Re:View – ‘Mr Nobody’

The Arts


I’m afraid that this column is fast turning into a collection of favourite quirky films.

If ever there was a movie that showed the divide between Europe and Hollywood, ‘Mr Nobody’ is it. This mindbending, award-winning epic by Jaco Van Dormeil, the Belgian director of ‘Toto The Hero’ and ‘The Eighth Day’, gets just a handful of US reviews online, all of them filled with hatred. One describes it as ‘the most horrifically boring film of all time’. Van Dormeil only makes one film a decade, so it seems appropriate that this film spans two centuries.

Clearly, though, there are Hollywood precedents for such a feat, in ‘Eternal Sunshine Of The Spotless Mind’ and ‘Synecdoche New York’ (neither successful), in the British ‘Sliding Doors’ and even the director’s own ‘Toto The Hero’. Breathtaking, brave and complex, this is nothing less than an explanation of life itself. It’s the story of Nemo, who at the age of nine must decide which of his parents to stay with. His decision not to decide precipitates him into four separate possible lives and an infinity of possibilities, which he traverses back and forth, finding and losing loved ones, his happiness or failure hinging on the tiniest chance, so that he eventually survives into the future to become the oldest living man, and eventually visits Mars.

One of the most visually arresting films ever made, ‘Mr Nobody’ has touches of Kubrick and Vonnegut, but is wholly Van Dormeil’s film. At two and a half hours it’s a tad long and occasionally confusing, but all is eventually explained in its own way, and every visual tic has a special meaning.

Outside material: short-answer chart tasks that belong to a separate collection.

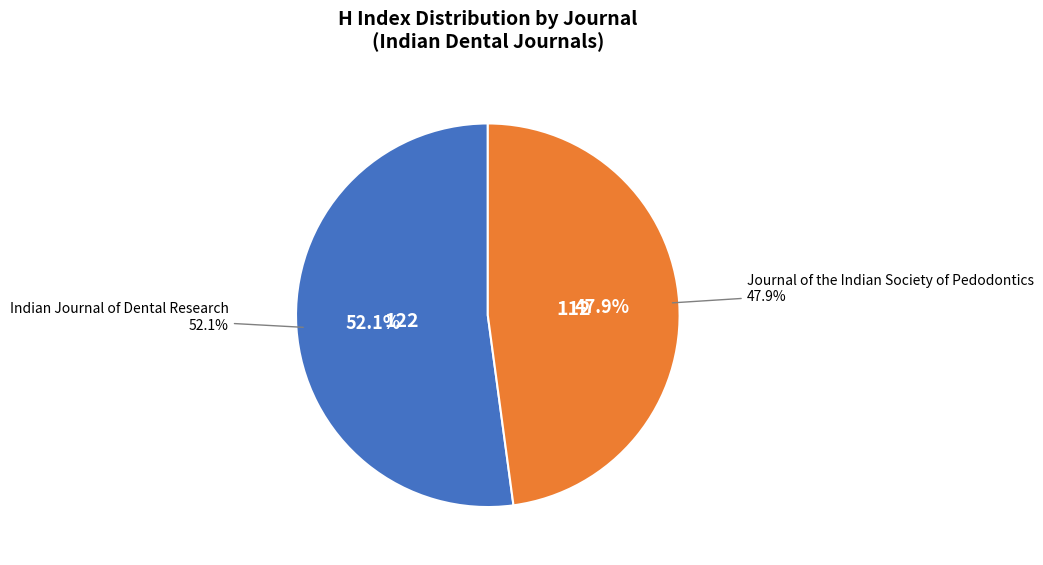

The Journal of the Indian Society of Pedodontics slice represents 48% of the pie. True or false?

True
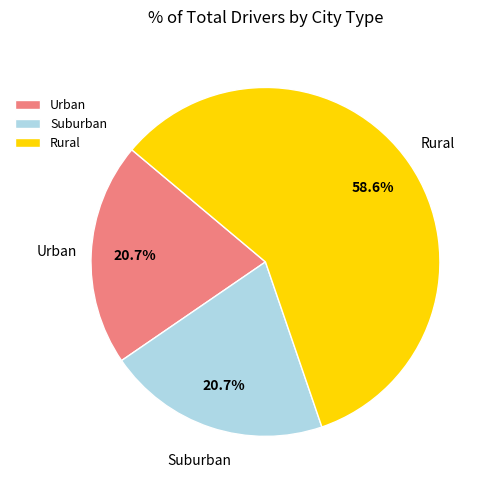

Do Suburban and Rural together represent more than half of the pie?

Yes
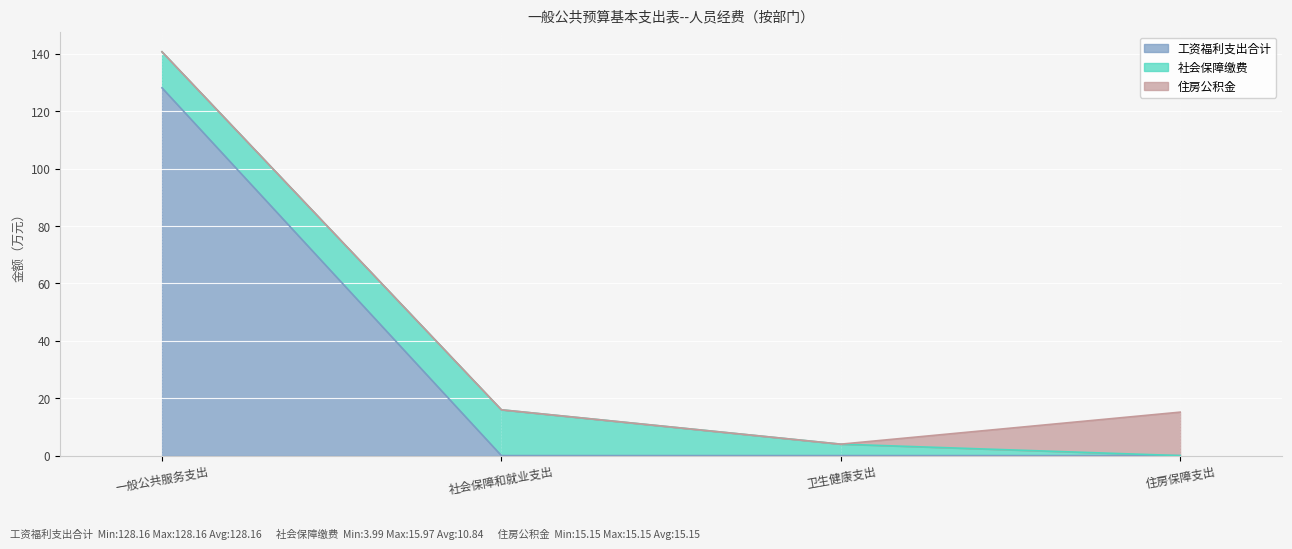

The 工资福利支出合计 series shows 128.2 at 一般公共服务支出. True or false?

True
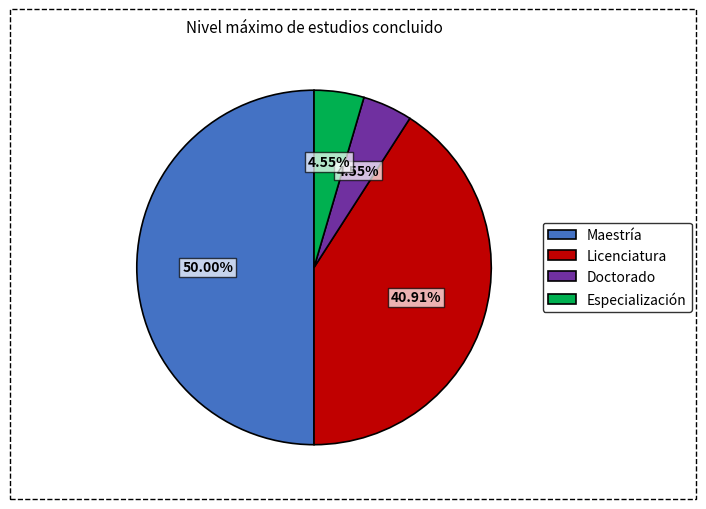

Which category has the biggest portion of the pie?

Maestría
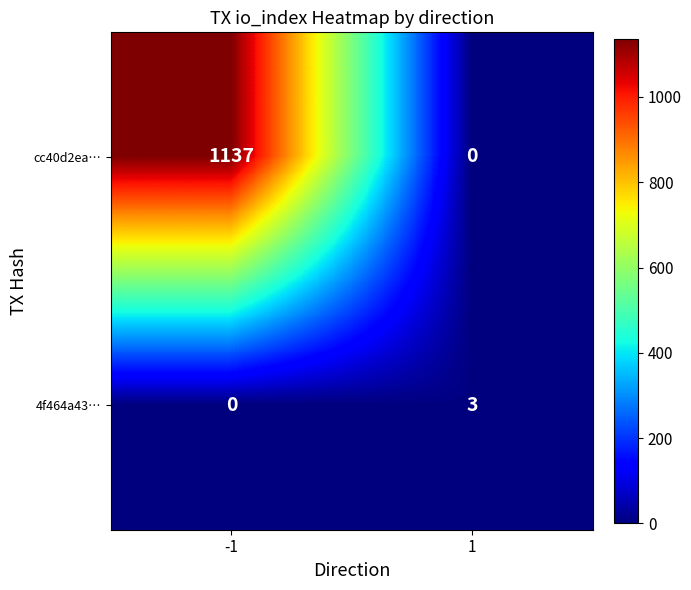

What is the greatest value displayed?

1137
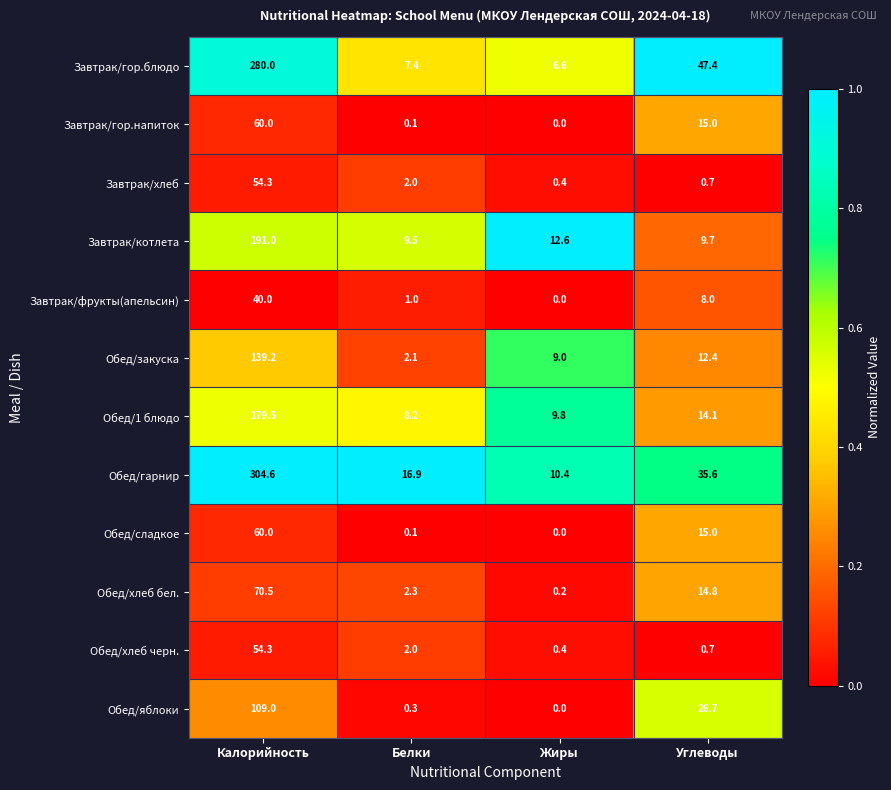

Which series changed the most between Белки and Углеводы?

Завтрак/гор.блюдо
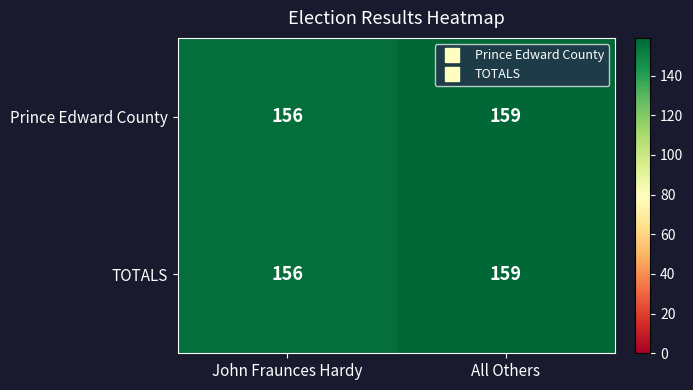

List the labels in order of TOTALS value, smallest first.

John Fraunces Hardy, All Others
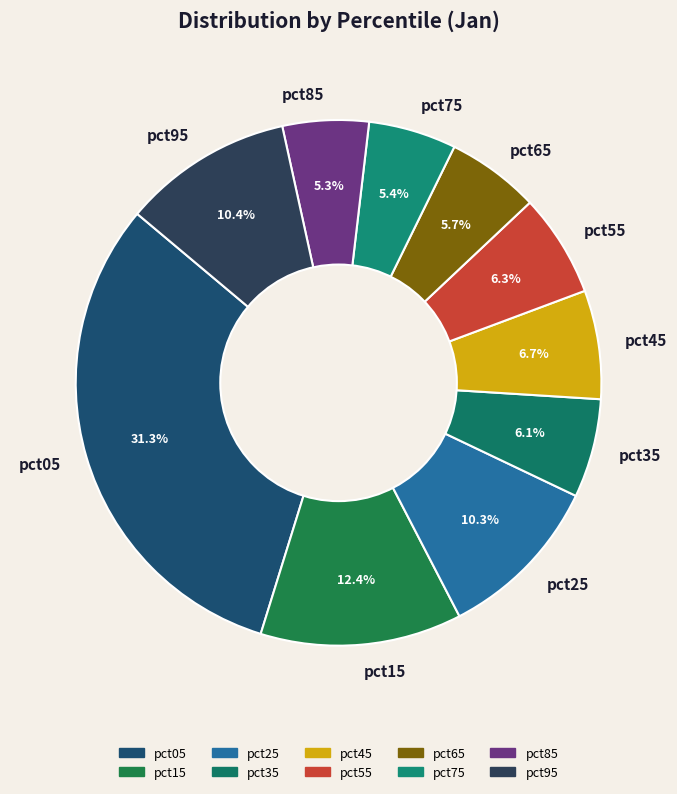

How many segments does this pie chart have?

10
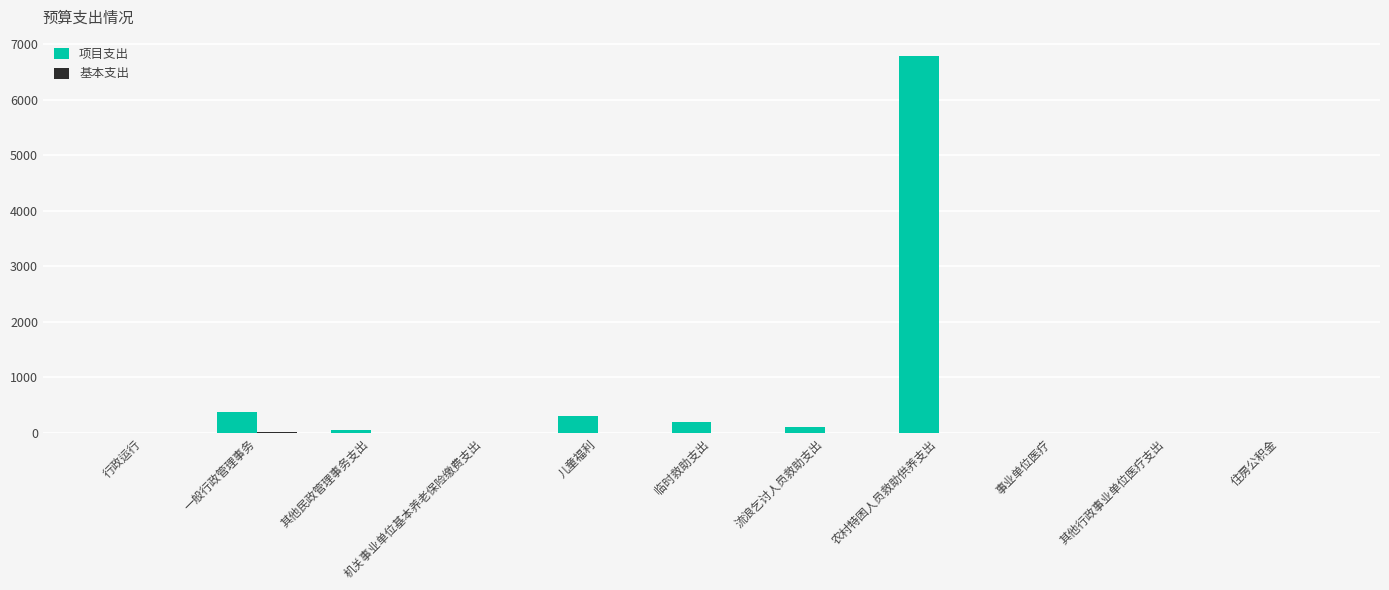

Between 机关事业单位基本养老保险缴费支出 and 儿童福利, which series saw the biggest shift?

项目支出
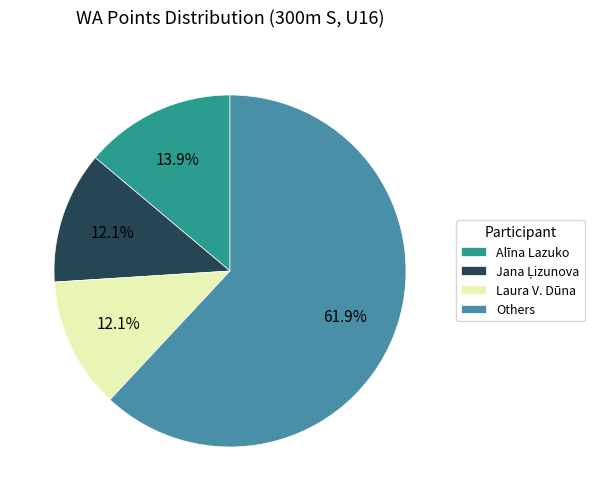

Which slice is the largest?

Others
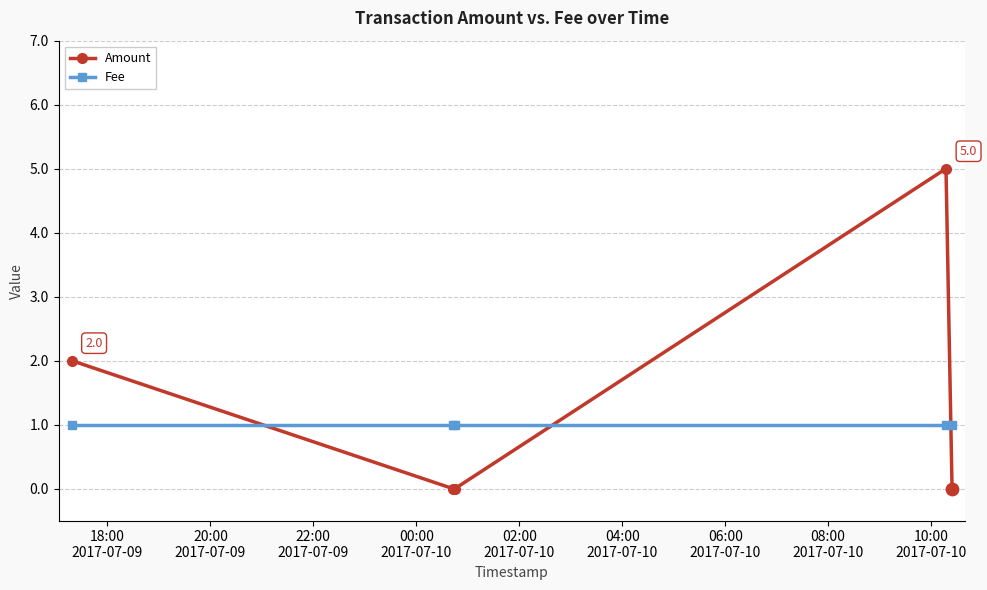

Which series has the largest range (max minus min)?

Amount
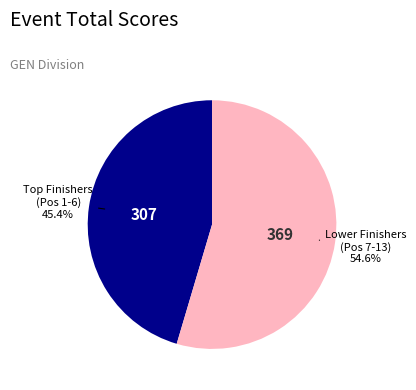

How many segments does this pie chart have?

2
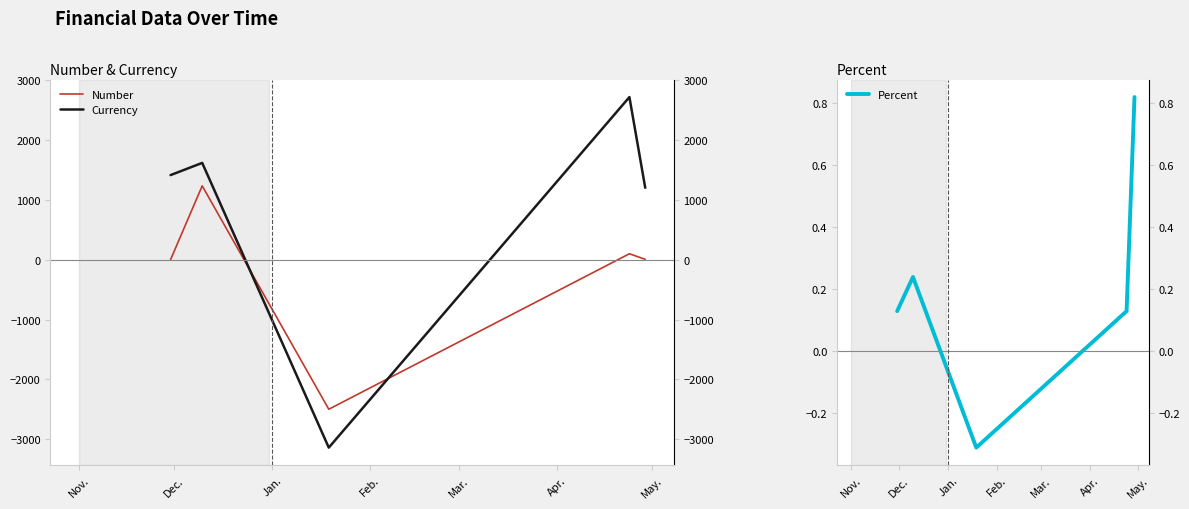

At how many categories does at least one series exceed 1935?

1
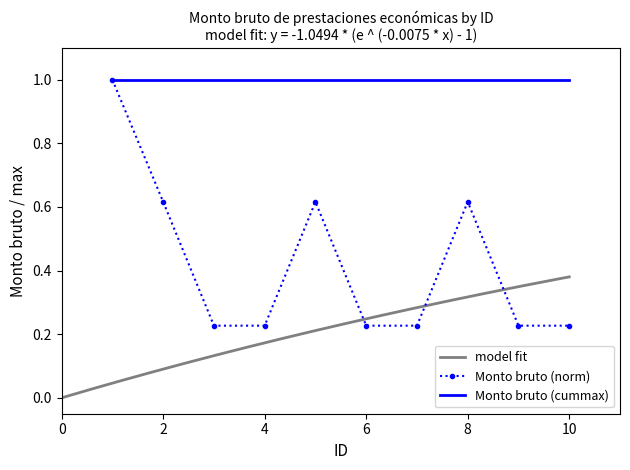

What is the value of the 7th point from the left?

0.2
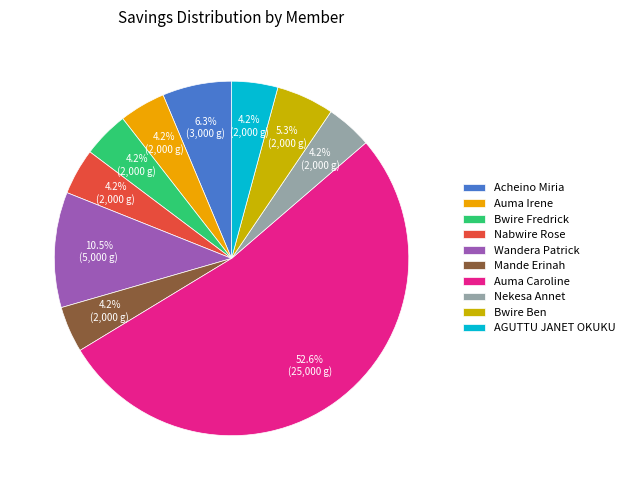

To the nearest percent, what percentage of the pie is Nekesa Annet?

4%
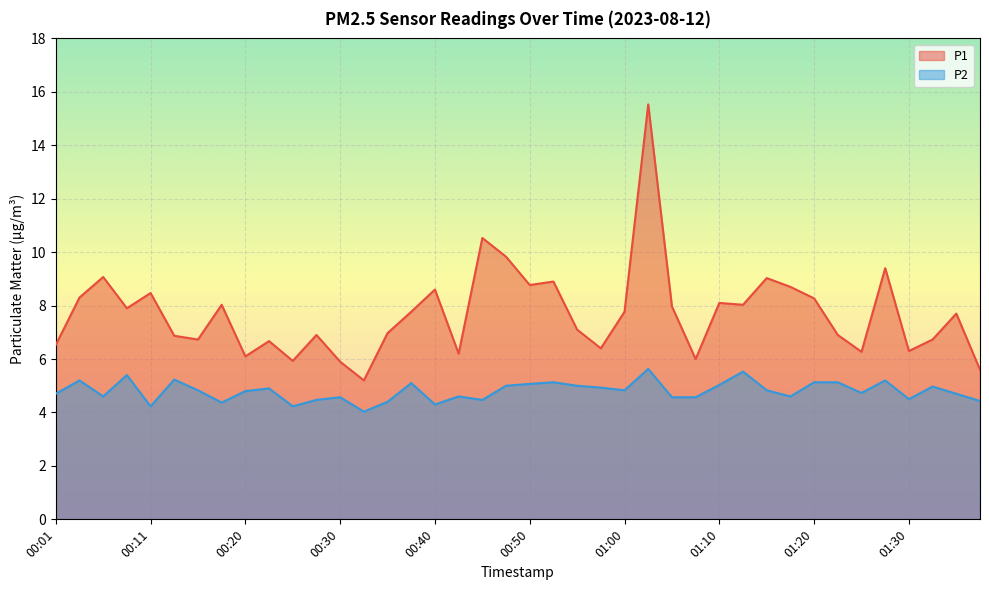

Is it true that P2 equals 4.6 at 00:30?

True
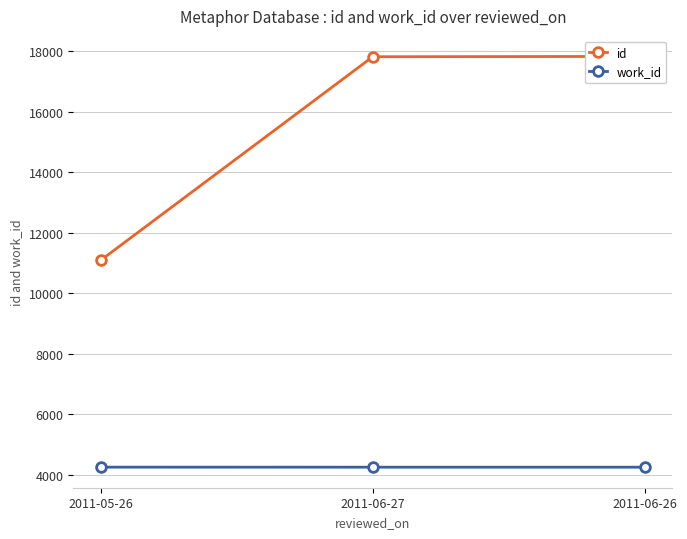

Which label corresponds to the smallest value in the chart?

2011-06-27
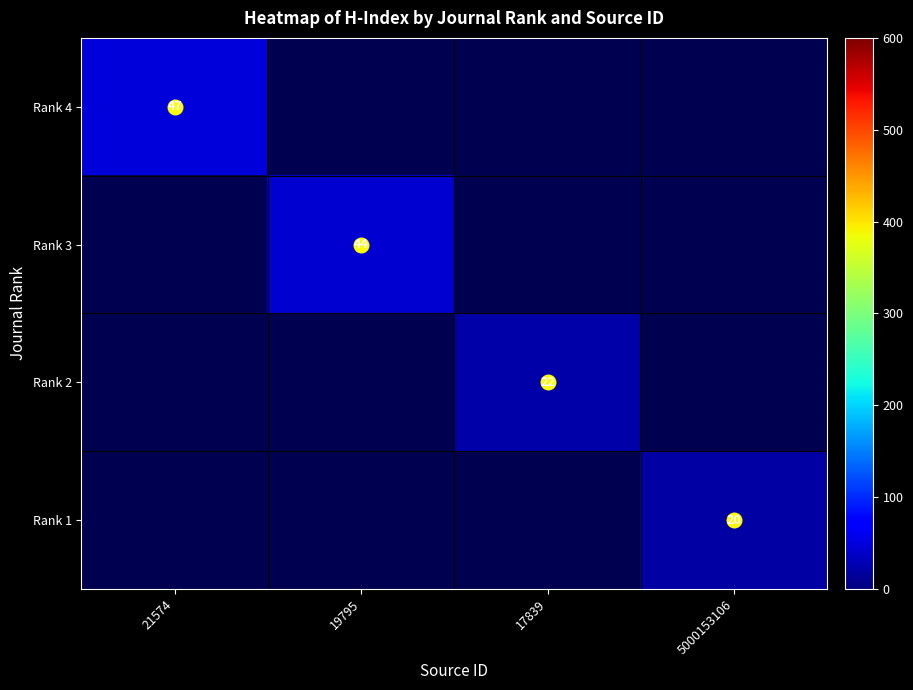

What value does the Rank 4 series have at 21574?

47.0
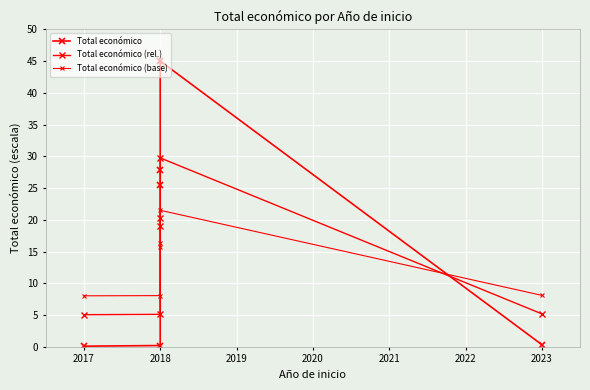

What is the spread (max minus min) of values at 2017?

7.9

Any tale that features youth, romance, infatuation, death, string theory, eternal life, the reversal of the universe and a thousand bicycles floating in space deserves to be seen, and not given snitty reviews by a handful of reviewers who clearly have no way of processing what they’ve just seen.

The film is available on DVD. It’s in English, and has mostly British and Belgian actors. I can see why it might annoy some, and enter the Top Ten lists of others – try it for yourself.

2 comments on “Re:View – ‘Mr Nobody’”

  1. Helen Martin says:

    That makes three stories with “Nobody” as a character: The Odyssey, this one and (Blast!) that one with the submarine and Capt. Nemo. We all wonder how our lives would differ if we had made different choices. Why shouldn’t all the choices make a good film?

  2. Helen Martin says:

    Twenty Thousand Leagues Under the Sea – or how ever many leagues it was. Why couldn’t I remember it yesterday.